▶ Task to carry out: In the material below, find each line with the word "Classificação" and list it.

▶ Data shown:
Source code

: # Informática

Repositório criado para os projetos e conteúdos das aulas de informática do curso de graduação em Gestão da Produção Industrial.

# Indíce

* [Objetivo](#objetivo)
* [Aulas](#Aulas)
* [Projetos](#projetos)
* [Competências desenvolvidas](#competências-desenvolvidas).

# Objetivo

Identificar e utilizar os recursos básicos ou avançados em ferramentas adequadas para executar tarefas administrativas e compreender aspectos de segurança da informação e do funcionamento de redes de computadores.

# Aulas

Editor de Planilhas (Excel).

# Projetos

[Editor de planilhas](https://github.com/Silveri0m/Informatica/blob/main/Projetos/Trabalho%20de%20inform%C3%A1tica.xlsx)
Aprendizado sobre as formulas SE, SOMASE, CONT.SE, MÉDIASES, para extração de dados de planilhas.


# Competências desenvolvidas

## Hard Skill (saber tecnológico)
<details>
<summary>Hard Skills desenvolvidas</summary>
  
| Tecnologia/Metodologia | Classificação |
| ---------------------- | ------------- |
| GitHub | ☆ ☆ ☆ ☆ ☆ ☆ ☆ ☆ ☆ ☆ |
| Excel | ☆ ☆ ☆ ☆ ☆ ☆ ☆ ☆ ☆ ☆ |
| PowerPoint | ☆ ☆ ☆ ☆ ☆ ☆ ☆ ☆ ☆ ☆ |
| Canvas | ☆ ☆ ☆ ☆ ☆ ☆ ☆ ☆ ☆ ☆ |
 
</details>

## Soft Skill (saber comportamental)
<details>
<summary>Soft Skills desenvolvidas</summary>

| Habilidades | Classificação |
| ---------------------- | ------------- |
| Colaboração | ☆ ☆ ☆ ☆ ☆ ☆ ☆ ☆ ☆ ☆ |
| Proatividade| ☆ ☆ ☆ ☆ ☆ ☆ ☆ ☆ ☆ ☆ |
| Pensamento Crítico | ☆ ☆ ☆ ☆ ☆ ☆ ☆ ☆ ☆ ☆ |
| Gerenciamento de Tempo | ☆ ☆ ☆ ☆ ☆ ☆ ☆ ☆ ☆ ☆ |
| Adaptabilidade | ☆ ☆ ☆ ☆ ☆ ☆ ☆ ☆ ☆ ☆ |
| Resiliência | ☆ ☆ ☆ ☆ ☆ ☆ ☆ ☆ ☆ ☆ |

▶ Response area:
| Tecnologia/Metodologia | Classificação |
| Habilidades | Classificação |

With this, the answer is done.